→ ТЕКСТ ДЛЯ ЧТЕНИЯ
:::::
И тут же в параллель свадьбам по дворам можно было услышать похоронный вой: вот еще у кого-то дочку, свет очей, отраду и надежду, угоняли в Германию, - понималось (и правильно понималось), что навсегда. Это было покруче крепостного рабства. Тогда тоже могли вырвать кого-либо из семьи и продать на сторону, но было известно, кому и куда, и была понятной его доля. Тут дитя провожали в такую же черную непроницаемую безвесть, как смерть.

А что же я?.. Сижу в сарае, казни жду. В одном месте прислонена к стене борона. Влез на неё, дотянулся до верха сруба. Камыш крыши уложен плотно. Прочен, как бамбук. Пальцами рук его не возьмёшь. Ни ножа, ни отвертки, ни просто какой-нибудь подходящей железки, хотя бы гвоздя. Зубами – не дотянусь. А жить же так хочется! Продолжал попытки выдрать из плотной камышовой крыши хотя бы тростинку, но… плохо твоё дело, Виталий.
:::::
→ ЗАДАНИЕ
Перепишите без изменений часть отрывка о военных годах между словами «И тут же в параллель» и «безвесть, как смерть.» включительно. Приведенный далее материал никак не связан с отрывком выше.
:::::
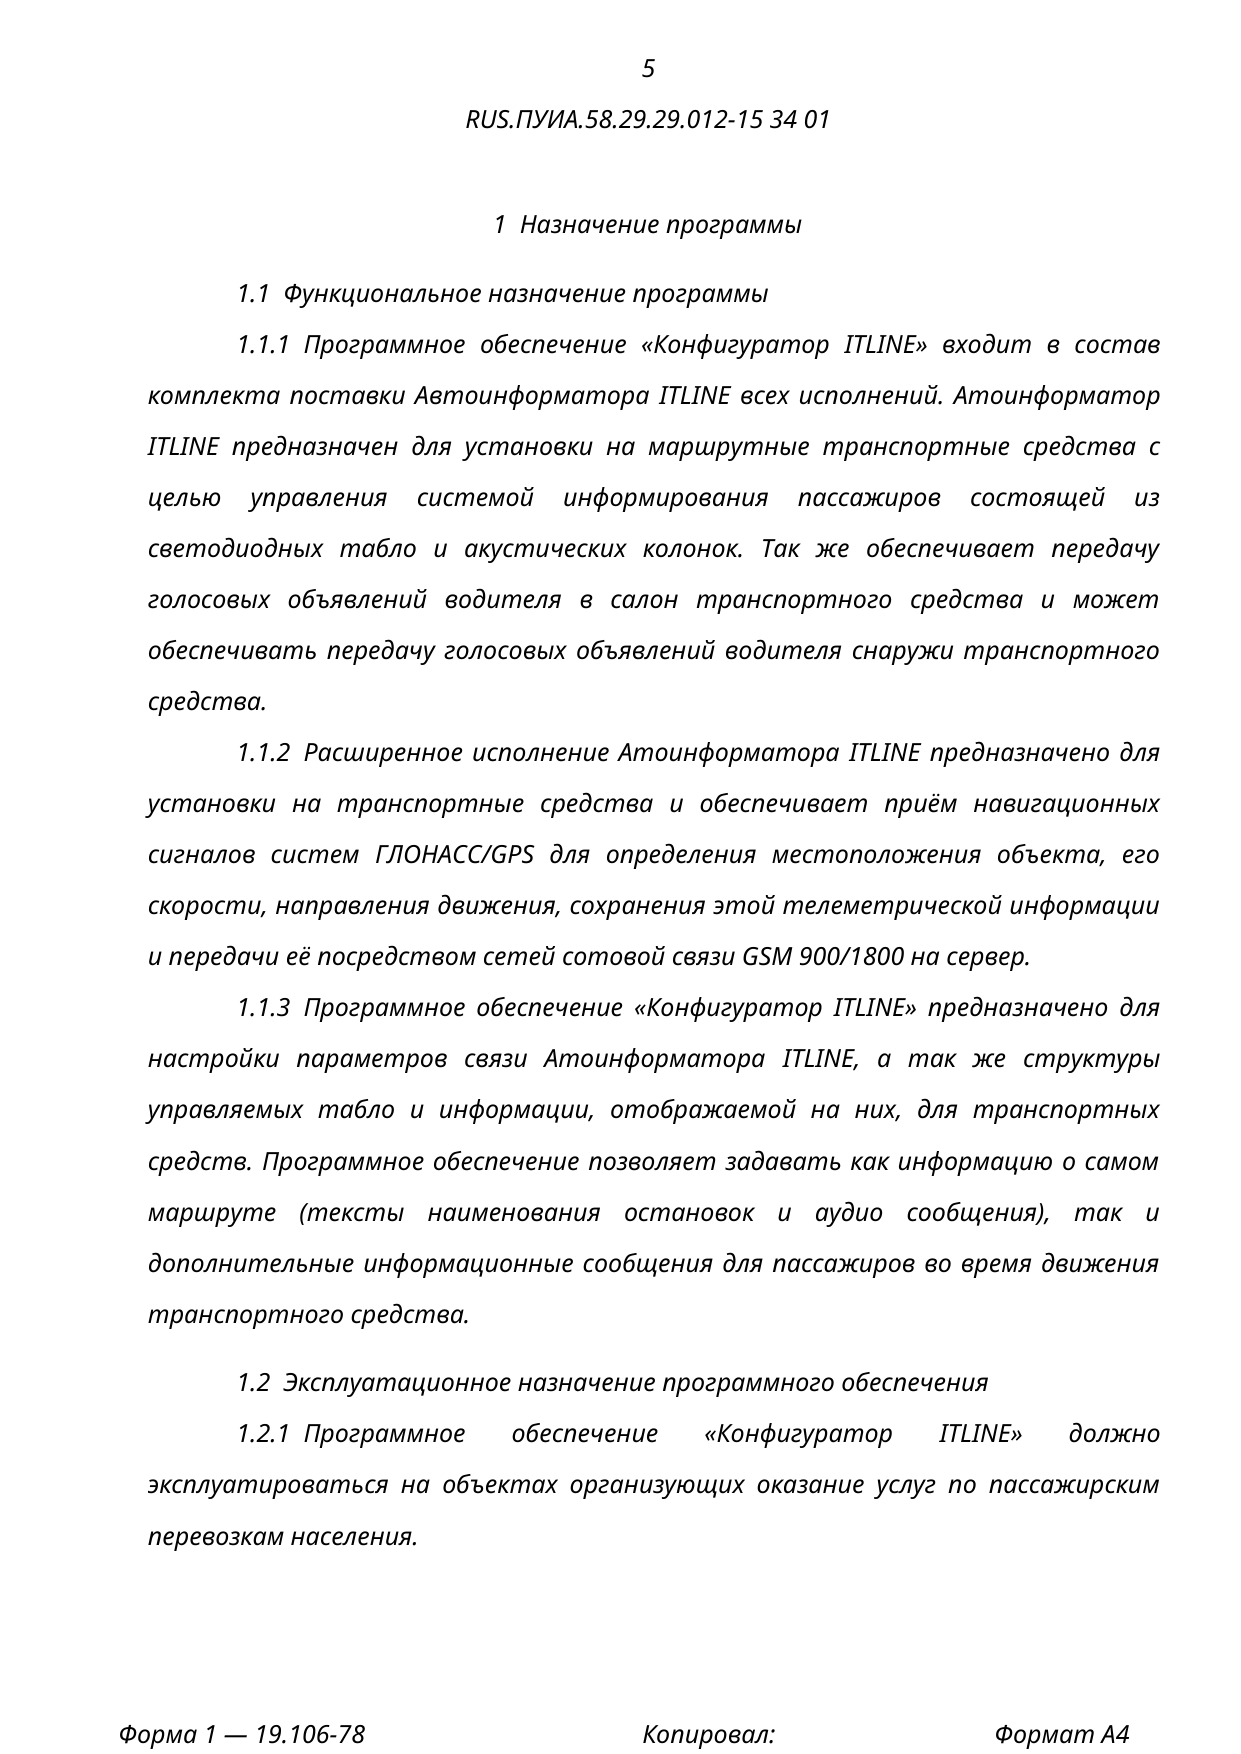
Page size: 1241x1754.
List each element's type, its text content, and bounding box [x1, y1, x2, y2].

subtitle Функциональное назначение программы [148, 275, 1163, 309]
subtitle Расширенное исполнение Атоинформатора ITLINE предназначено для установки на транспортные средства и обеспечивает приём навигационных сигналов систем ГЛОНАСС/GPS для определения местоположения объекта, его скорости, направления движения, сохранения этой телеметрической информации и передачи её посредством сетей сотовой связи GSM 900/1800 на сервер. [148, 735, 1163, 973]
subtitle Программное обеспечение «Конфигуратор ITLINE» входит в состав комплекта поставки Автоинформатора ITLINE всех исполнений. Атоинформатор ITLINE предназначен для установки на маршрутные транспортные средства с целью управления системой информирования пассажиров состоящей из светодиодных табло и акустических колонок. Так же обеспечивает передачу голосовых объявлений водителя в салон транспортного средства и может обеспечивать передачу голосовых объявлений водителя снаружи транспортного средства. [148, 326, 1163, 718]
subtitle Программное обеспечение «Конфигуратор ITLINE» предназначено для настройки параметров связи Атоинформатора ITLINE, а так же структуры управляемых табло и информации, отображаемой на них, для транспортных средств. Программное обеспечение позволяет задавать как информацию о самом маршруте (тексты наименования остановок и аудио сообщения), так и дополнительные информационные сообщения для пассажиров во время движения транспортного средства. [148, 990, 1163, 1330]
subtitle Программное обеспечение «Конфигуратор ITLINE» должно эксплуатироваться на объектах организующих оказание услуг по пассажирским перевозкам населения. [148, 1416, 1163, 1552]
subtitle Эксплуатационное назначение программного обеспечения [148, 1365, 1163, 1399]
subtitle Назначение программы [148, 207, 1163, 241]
:::::
→ РЕШЕНИЕ ЗАДАНИЯ
И тут же в параллель свадьбам по дворам можно было услышать похоронный вой: вот еще у кого-то дочку, свет очей, отраду и надежду, угоняли в Германию, - понималось (и правильно понималось), что навсегда. Это было покруче крепостного рабства. Тогда тоже могли вырвать кого-либо из семьи и продать на сторону, но было известно, кому и куда, и была понятной его доля. Тут дитя провожали в такую же черную непроницаемую безвесть, как смерть.